Questions you want to avoid

You finally got the meeting you sought with a top executive at a prospective client. You prepare well for the session, researching the company and the individual you’re meeting with. After the small talk dies down, you ask your “killer” question:

“I’d like to get a better understanding of your issues. So, what keeps you up at night?”

Terrible question. Awful. Clichéd. One of my clients, the CIO of a large bank, told me that he kicks people out of his office when they pull out that question.

(I’ll get back to why it’s a bad question to use with a prospect you don’t know well in just a minute.)

Good questions can be incredibly powerful. But just as there are powerful questions, there are lousy ones. Here are some of the questions you should avoid:

1. Closed Questions

Anyone who has ever had to sell something knows that closed-ended questions are the least productive type of question you can ask. If you are trying to build a relationship with someone and want to understand how they think and what their issues are, you want to move as quickly as possible from closed-ended to open-ended questions. Some examples:

Instead of: “What’s your market share?” Try: “What are the main reasons you’ve gained market share in the last three years?”

Instead of: “When did you start your new job?” Try: “What’s the most rewarding part of your new job?”

Instead of: “How long do you want the training session to be?” Try: “Why do you want to do a training workshop?”

2. Judgmental Questions

Some questions are really just hidden judgments. For example:

“You didn’t really mean to do that, did you?”

“Why do you think you always arrive late?”

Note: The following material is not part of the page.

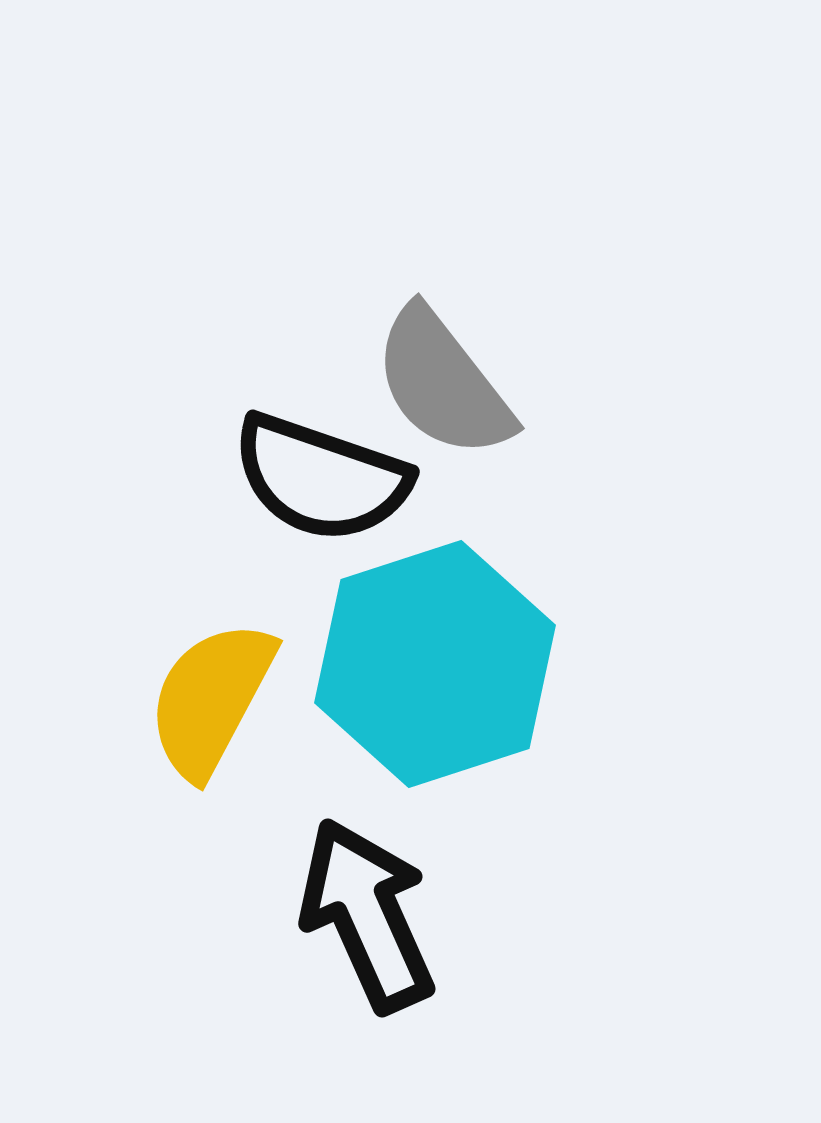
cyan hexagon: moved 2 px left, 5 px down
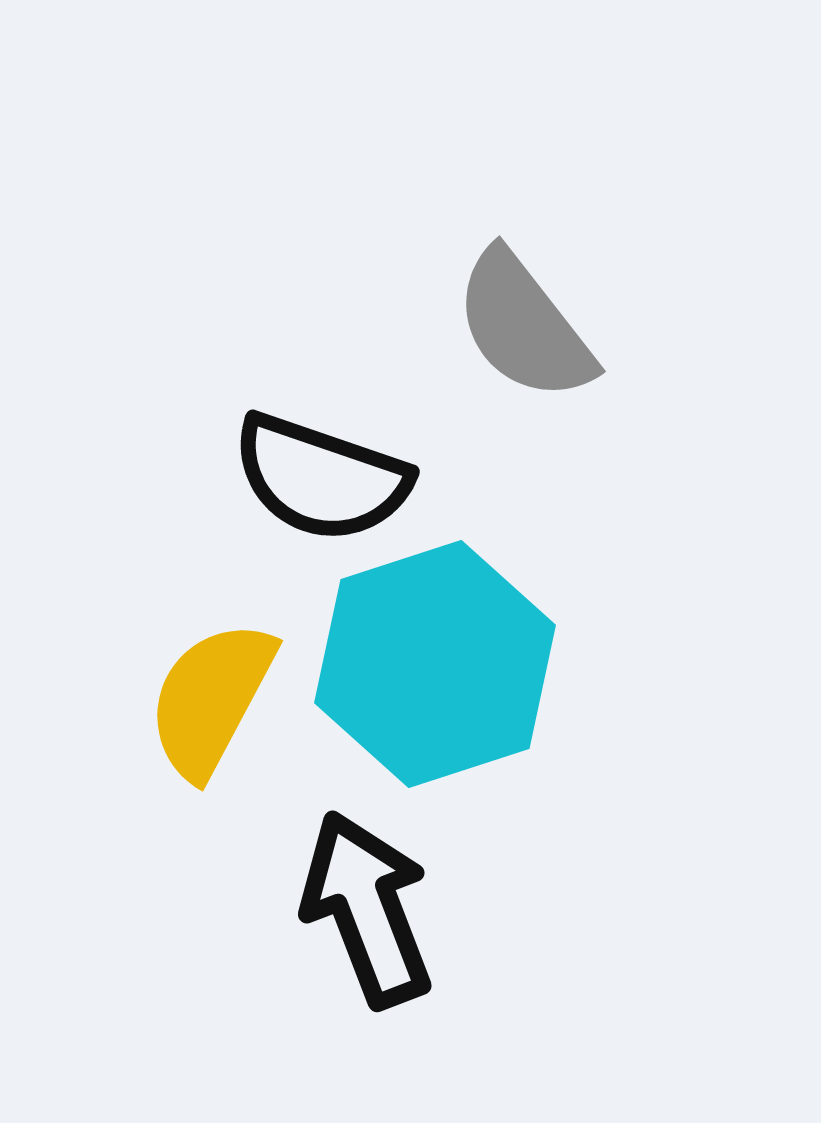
gray semicircle: moved 81 px right, 57 px up
black arrow: moved 6 px up; rotated 3 degrees clockwise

Judgmental questions stop the conversation dead in its tracks. They shut the other person down.

3. Sarcastic Questions

Sometimes we ask questions that aren’t really questions—they are just vehicles for sarcasm and anger, a blunt instrument to beat up on someone. I once heard a parent, for example, ask their high school junior, “Why do you think a competitive college is going to admit you with those kinds of grades?” Other examples would include questions like, “You’re so moody, why would anyone want a relationship with you?” and “Do you seriously think that is going to be acceptable?”